The Baker's Daughter, a highly derivative, lowbrow melange of Sweeney Todd and Little Shop of Horrors, aims low and, more often than not, hits its target.

The alleged musical comedy takes place at a Chicago bakery over the course of a day sometime in the 70s (the period has little significance other than to provide highly unflattering costumes). Martha plots to murder her oafish husband and spoiled stepdaughter then use the insurance money to escape to Paris with her moony-eyed daughter Louise. After beating the living crap out of her husband with a rolling pin and suffocating her stepdaughter in a bag of flour, Martha hits a snag when Louise falls madly in love with a nerdy bookworm named Henry. The intrigue hinges on whether Louise and Henry will run away together before evil Martha kills Henry too.

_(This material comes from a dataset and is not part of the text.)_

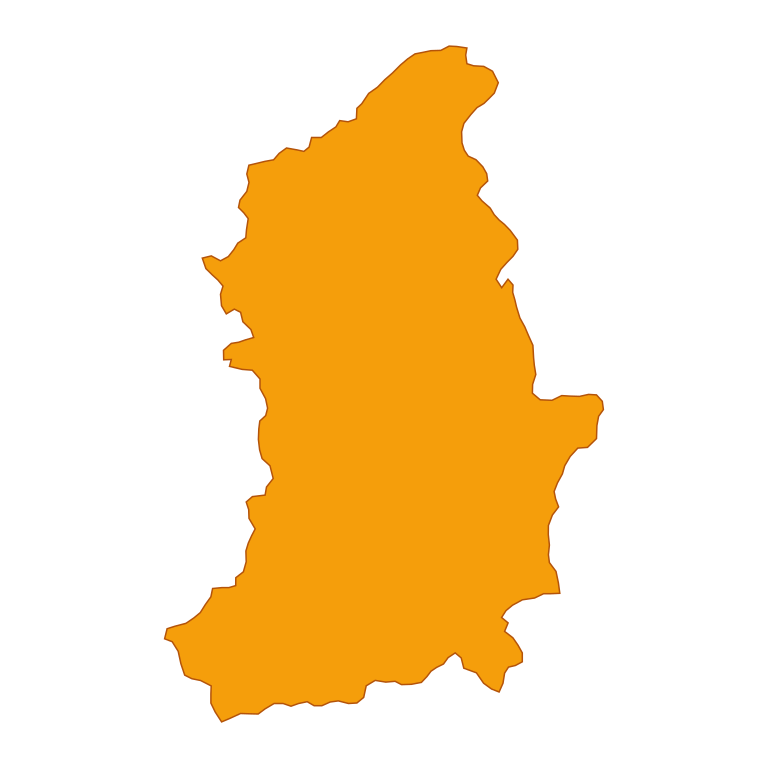 Leandro Ferreira, Minas Gerais, Brazil (Albers equal-area conic projection)
{"feature_id": "56859067B40607892676374", "entity_name": "Leandro Ferreira", "entity_type": "district", "adm_level": 2, "iso_a3": "BRA", "parent_name": "Brazil", "parent_adm1": "Minas Gerais", "projection": "albers", "projection_center": [-45.043, -19.668], "detail": "fine", "context": "isolated", "style": "filled", "palette": "amber", "viewbox_px": 768, "rotation_deg": 0, "n_neighbors": 0, "source": "geoboundaries", "source_scale": "gbopen_adm2", "svg_char_len": 3087}
<svg xmlns="http://www.w3.org/2000/svg" viewBox="0 0 768 768"><path d="M221.6,721.9L229.4,718.6L240.5,713.5L249.9,713.8L258.2,714.0L265.0,708.9L274.1,703.5L283.1,703.5L291.0,706.2L298.6,703.5L307.2,701.7L314.1,705.7L321.9,705.7L330.2,702.0L338.3,700.9L348.5,703.5L356.9,703.0L363.7,697.4L366.2,685.8L375.2,680.4L385.8,682.1L395.1,681.3L401.5,684.6L411.4,684.3L421.4,682.4L426.9,676.6L431.0,671.2L436.6,667.4L443.5,664.0L448.1,657.6L455.2,652.9L461.2,657.9L463.8,668.2L476.4,672.8L483.6,683.2L491.5,689.0L499.1,692.0L503.0,683.2L504.6,673.1L508.5,667.1L515.4,665.5L522.3,661.8L522.3,652.9L518.0,645.2L512.9,637.8L504.6,631.4L508.1,622.9L501.6,617.5L506.0,610.6L512.5,605.2L522.4,599.8L534.6,598.0L543.6,593.7L550.5,593.7L559.8,593.3L558.4,582.9L556.0,571.4L549.4,562.6L548.4,554.7L549.4,545.1L548.3,534.6L548.4,525.5L552.4,515.0L558.6,506.9L555.6,498.9L554.1,491.5L557.5,482.8L562.4,473.9L564.7,465.8L570.2,456.4L577.8,448.1L587.5,447.4L596.5,438.6L596.9,425.6L598.6,416.3L603.4,409.6L602.3,401.3L596.5,394.9L588.6,394.4L579.5,396.4L570.0,396.1L561.7,395.6L552.0,400.3L540.2,399.8L532.4,393.2L532.6,384.4L535.8,374.5L534.3,365.2L533.6,357.9L532.9,345.3L528.5,335.6L524.8,326.9L519.9,318.0L516.5,306.9L514.9,300.0L512.7,292.4L513.0,285.0L508.0,279.2L501.7,287.7L496.1,279.2L500.8,269.3L507.0,262.4L513.0,256.3L517.8,249.3L517.4,240.1L510.2,230.4L504.4,224.4L499.2,220.1L494.2,214.7L490.2,208.1L482.0,200.9L477.3,195.3L480.5,187.9L487.7,181.0L486.7,173.7L482.8,166.8L476.1,159.8L468.2,156.1L464.3,150.2L462.0,142.9L461.6,131.8L463.9,123.4L470.8,114.6L477.0,107.6L484.0,103.4L489.5,98.0L494.3,93.1L498.3,82.7L492.5,71.2L483.8,66.4L473.6,65.8L466.9,63.7L465.7,55.1L466.9,48.0L456.7,46.5L449.1,46.1L440.8,50.4L430.9,50.7L422.7,52.4L415.0,53.9L407.8,58.8L400.6,64.9L392.5,73.0L384.9,79.6L377.5,87.2L368.7,93.4L361.8,103.7L356.9,108.3L356.4,118.8L348.1,121.8L339.7,120.6L335.9,126.9L328.5,131.8L321.3,137.5L311.6,137.5L309.1,147.1L303.9,151.4L297.1,149.9L286.5,148.0L279.1,153.4L273.6,159.8L264.8,161.4L256.6,163.4L248.9,165.2L246.8,174.0L249.0,182.4L246.8,191.4L240.0,200.1L238.5,207.5L243.8,212.8L248.2,218.6L246.5,229.7L245.8,237.8L237.8,243.1L233.8,249.7L228.3,256.6L220.5,260.8L211.3,255.9L202.3,258.1L205.9,268.6L212.4,275.0L217.9,280.0L223.0,286.1L220.5,294.3L221.5,305.7L226.3,313.9L234.3,309.1L240.6,312.3L242.9,321.8L250.9,329.5L253.7,337.5L245.4,339.9L238.8,342.2L231.3,343.4L223.5,350.3L223.7,359.8L231.3,359.5L229.5,366.4L242.2,369.4L252.3,370.2L260.0,379.0L260.0,388.3L265.6,398.7L267.6,408.2L265.7,415.6L259.8,421.0L258.8,429.0L258.4,439.4L259.6,449.8L262.1,458.6L270.0,465.8L273.2,478.5L266.5,487.0L265.1,495.1L252.4,496.6L246.2,502.0L248.7,509.6L249.0,518.4L255.2,528.9L251.6,535.8L248.3,543.1L245.9,551.0L246.2,561.8L243.4,571.8L235.8,577.7L235.7,585.6L228.9,587.6L222.0,587.6L212.6,588.5L210.9,596.8L205.4,604.5L200.3,612.6L193.9,617.9L186.0,623.3L174.7,626.3L167.1,628.7L164.6,638.8L172.2,641.7L178.2,651.3L180.9,663.7L184.7,675.1L191.8,678.7L200.6,680.5L211.2,685.9L210.9,693.9L210.9,703.1L215.2,712.0L221.6,721.9Z" fill="#f59e0b" stroke="#b45309" stroke-width="1.5"/></svg>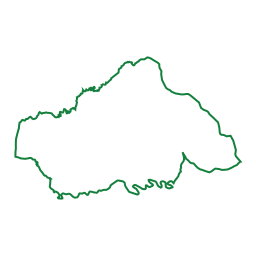 outline of Tarnova, Caras-Severin, Romania
{"feature_id": "2599482B16006768624412", "entity_name": "Tarnova", "entity_type": "district", "adm_level": 2, "iso_a3": "ROU", "parent_name": "Romania", "parent_adm1": "Caras-Severin", "projection": "natural_earth1", "projection_center": [21.989, 45.335], "detail": "fine", "context": "isolated", "style": "outline", "palette": "green", "viewbox_px": 256, "rotation_deg": 0, "n_neighbors": 0, "source": "geoboundaries", "source_scale": "gbopen_adm2", "svg_char_len": 5657}
<svg xmlns="http://www.w3.org/2000/svg" viewBox="0 0 256 256"><path d="M230.6,135.8L226.5,136.3L224.1,135.1L223.2,134.9L222.0,134.9L220.5,134.3L219.8,132.8L219.3,127.5L218.1,122.4L213.8,118.2L209.4,114.1L208.3,112.2L207.2,111.2L203.5,109.7L201.0,107.8L199.0,102.5L190.8,95.7L188.3,94.0L186.3,94.0L183.7,94.4L181.2,94.4L175.4,93.4L171.4,91.6L169.9,90.1L168.1,89.4L166.2,88.0L165.0,85.9L162.1,80.1L161.2,74.5L161.4,71.0L159.7,68.2L159.3,66.2L159.3,64.2L157.9,62.8L152.7,59.7L151.1,58.6L149.3,57.8L147.4,57.4L144.4,59.3L141.2,59.3L139.5,60.2L138.6,61.5L137.7,61.7L137.1,62.2L136.6,62.8L135.3,63.3L134.5,64.9L134.1,65.3L133.2,65.2L132.3,64.4L132.0,63.5L131.9,62.6L131.6,62.3L131.3,62.5L130.8,62.5L130.3,62.2L129.2,61.8L128.7,62.3L127.6,61.9L126.8,62.6L126.1,62.6L124.9,63.1L124.0,64.0L123.5,65.1L123.0,65.5L121.5,66.2L121.4,67.5L118.9,69.2L118.5,72.6L111.2,78.3L111.2,79.0L110.9,79.6L110.0,80.2L107.4,82.8L106.6,82.9L106.2,82.6L105.7,84.1L105.5,84.6L104.5,84.7L103.0,84.3L102.2,85.1L101.6,85.1L101.8,86.3L101.7,86.7L101.2,87.2L100.3,87.7L99.5,87.7L99.5,89.0L98.9,89.6L99.0,89.9L98.8,90.5L97.9,90.2L97.6,90.3L98.1,90.8L97.7,91.0L96.5,90.8L95.1,90.9L94.1,91.2L93.7,91.1L93.5,90.8L93.5,88.9L94.0,88.8L94.2,88.4L94.7,87.9L94.4,87.0L93.9,86.9L93.1,87.7L93.2,88.5L93.0,89.1L92.3,89.1L92.2,89.3L92.1,89.8L91.0,90.3L90.6,90.0L90.4,89.5L90.6,89.0L90.9,88.9L91.1,89.0L91.5,88.4L91.5,88.2L91.0,87.7L90.4,87.9L90.3,88.1L89.8,88.5L89.3,88.5L88.8,89.9L88.3,90.3L87.6,90.4L86.3,89.5L85.6,91.1L84.5,91.3L83.7,90.8L83.2,90.2L83.3,90.8L82.7,91.2L82.6,92.8L82.3,93.4L81.7,93.7L81.0,93.6L80.7,94.0L80.4,95.0L79.7,95.3L79.2,96.1L78.1,96.5L77.5,97.1L76.9,97.3L77.1,97.9L76.9,99.4L76.4,100.8L76.4,101.4L77.0,102.2L76.9,102.8L76.6,103.7L76.4,105.0L75.4,107.7L75.3,109.5L73.9,108.3L73.5,108.5L73.2,108.0L72.4,108.3L71.8,108.8L71.0,109.1L70.4,109.7L70.6,110.5L70.5,111.6L69.8,112.1L69.2,112.9L68.8,112.9L68.6,111.5L68.3,111.4L68.3,112.1L67.8,112.4L67.8,112.9L67.6,113.0L67.4,112.4L67.2,112.4L67.1,112.5L67.2,112.8L66.6,113.1L66.2,111.6L66.6,111.3L66.1,110.9L65.9,110.7L65.9,110.2L65.2,109.4L64.2,109.1L63.9,109.5L63.6,111.2L63.4,111.9L62.8,112.6L62.2,112.5L60.3,111.8L60.0,112.0L59.7,113.7L60.2,114.1L58.9,114.9L59.9,115.3L60.6,115.2L60.7,115.9L58.6,116.6L58.6,117.1L57.5,117.0L56.2,117.4L54.9,117.0L54.2,116.1L52.6,114.7L52.0,113.7L51.3,113.3L49.2,112.9L47.2,112.8L46.0,112.4L45.2,112.8L42.9,113.0L42.2,113.5L41.7,113.6L39.7,112.1L38.8,113.1L38.4,114.8L37.8,115.5L37.2,116.0L36.7,117.4L35.9,118.3L35.3,118.6L33.7,119.1L33.3,119.1L32.3,118.6L30.9,117.1L30.4,116.8L29.6,117.1L27.5,119.0L26.1,119.0L25.7,119.4L25.3,120.3L25.0,120.5L24.4,120.6L22.5,119.9L22.1,120.1L21.8,120.3L21.5,121.0L20.4,122.2L19.5,122.6L19.5,123.8L19.2,124.7L19.0,126.7L18.9,128.4L18.3,129.9L18.1,131.1L17.5,133.0L16.1,138.7L15.9,140.6L15.8,146.4L15.9,148.0L15.5,151.9L15.4,156.7L18.3,157.4L20.8,158.4L25.1,158.8L27.3,158.5L29.4,158.0L30.5,157.9L31.7,158.3L32.6,159.4L34.9,159.7L35.5,160.6L35.5,161.5L36.4,162.1L37.0,162.0L37.4,162.3L37.5,162.7L36.6,162.9L36.5,163.9L37.0,163.8L37.5,164.5L37.0,164.9L37.4,165.4L37.2,165.6L37.3,165.8L38.4,166.3L38.8,166.8L40.4,170.3L42.5,172.8L44.2,175.3L44.6,175.6L45.7,175.6L47.5,177.5L49.6,178.2L50.2,178.2L50.6,178.6L49.9,178.7L50.0,179.0L50.6,179.2L50.3,179.5L50.4,180.6L50.1,184.5L49.8,186.1L49.9,187.1L50.7,188.2L51.8,189.1L53.5,190.1L53.8,190.7L53.7,191.7L54.1,192.2L54.4,192.3L54.7,191.8L55.2,191.6L56.1,191.7L57.4,192.4L58.2,193.1L59.2,194.6L59.5,195.3L59.3,196.2L59.0,196.8L57.9,197.5L57.9,197.8L58.5,198.4L61.7,198.6L62.4,198.4L62.4,197.8L61.4,195.6L61.2,194.9L61.6,194.3L62.7,193.5L63.1,193.4L65.3,194.1L66.4,194.3L68.3,193.8L69.6,193.9L71.1,194.8L72.4,196.2L73.4,197.0L74.3,197.5L75.6,197.6L77.1,197.3L77.7,196.8L78.4,195.8L79.1,193.9L79.6,193.4L82.0,193.6L84.3,192.8L84.8,192.9L86.9,194.7L87.6,194.9L88.0,194.7L89.4,191.9L89.8,191.6L91.5,191.7L94.0,192.4L96.8,192.8L97.5,192.3L98.5,190.8L99.0,190.5L99.5,190.4L100.6,190.8L101.3,190.7L103.5,189.9L106.2,189.9L108.0,189.0L109.9,187.5L110.6,185.5L111.4,184.7L116.4,181.2L117.3,180.6L118.0,180.5L118.9,180.6L122.2,181.2L123.5,181.7L124.1,182.2L124.5,182.6L124.8,183.5L125.0,184.9L125.5,186.5L129.0,191.7L129.8,192.1L137.2,194.5L137.9,194.4L138.4,194.0L138.7,193.4L138.7,192.9L138.4,192.1L136.4,189.0L133.5,187.3L133.0,186.4L133.2,185.9L134.3,185.1L135.2,185.0L135.8,185.1L140.4,187.6L141.8,188.6L143.2,189.1L144.3,189.2L145.3,189.0L145.8,188.4L145.9,187.9L145.8,186.0L146.0,185.4L146.8,185.4L148.3,186.6L149.4,187.1L149.8,187.0L152.4,185.9L152.9,185.3L152.8,184.6L152.1,184.0L150.6,183.1L149.5,182.0L148.9,181.3L148.7,180.7L148.6,180.0L148.9,179.8L150.6,179.9L155.7,181.6L156.2,182.1L158.0,185.8L159.0,186.6L160.7,187.6L161.4,187.3L161.6,187.0L161.7,185.9L161.3,184.5L160.6,183.1L160.6,182.6L161.1,181.7L162.4,181.3L163.8,181.5L165.3,182.4L165.6,183.1L165.8,186.6L166.2,187.2L166.9,187.6L168.2,188.2L169.4,188.4L172.4,187.4L172.6,187.1L171.6,185.9L170.5,185.2L168.3,184.5L167.7,183.9L167.6,183.3L168.1,182.6L169.7,181.4L171.0,181.2L172.1,181.6L173.6,183.2L174.1,182.0L174.9,180.7L178.2,176.4L179.1,173.7L179.9,172.5L180.9,171.6L180.4,169.8L180.6,168.9L181.1,167.7L180.9,165.8L181.4,164.2L183.6,161.0L184.0,159.6L184.0,158.5L183.8,156.6L182.6,152.2L183.4,153.9L185.2,156.6L185.7,157.7L186.0,158.7L188.0,160.2L190.0,162.4L191.2,163.1L193.3,163.4L193.8,163.6L195.5,165.6L197.9,168.0L200.5,169.5L202.4,169.9L204.0,170.6L208.9,172.2L209.5,172.3L210.0,172.1L211.7,171.2L214.6,169.0L215.7,168.6L219.7,169.2L221.5,169.8L222.9,169.9L227.6,169.5L231.8,167.6L234.4,166.1L236.9,165.0L238.6,163.1L240.2,161.8L240.6,161.7L235.8,156.1L235.3,154.0L235.9,150.1L233.3,140.7L230.6,135.8Z" fill="none" stroke="#15803d" stroke-width="2"/></svg>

Kevin Kosik's book and lyrics generally strive to be cute and dumb, relying primarily on trite turns of phrase. "With you on my team, life would be a dream," the lovers sing. "I need to get away, far away," Louise frets. "The world is your oyster," Martha tells Louise. Occasionally Kosik tries to be outrageous, as in the winkingly cannibalistic ditty "Ladyfingers" (a woefully simplistic attempt at rewriting Sweeney Todd's chillingly hilarious "A Little Priest"), but the script is too goofy and implausible for its sicko plot twists ever to be taken seriously. And the humor is strictly B-grade sitcom material. When Martha stabs one of her victims, she's worried about the bloodstains on her dress: "It's going to cost a fortune to have it dry-cleaned."

Sarah Motes Montgomery's score is a pleasant but unmemorable collection of pop tunes that are soupy or snappy or sappy. Sometimes all three. Montgomery, who plays Martha, camps up her role for maximum easy laughs, gleefully belting out her songs, high-kicking and dancing her way across the stage. Sarah Worthington as stepdaughter Victoria possesses a wonderful singing voice but squeals her way through her spoken lines, whining about her nails and her hair at a pitch unsuitable for human ears. Michael Annetta and Renee Krawitz have some cute moments as the lovers, cartoonishly beaming at each other like Walt Disney's lady and the tramp. And playing the baker Max, Michael Hance can usually carry a tune.

Stale songs, a half-baked script--a pretty crummy show.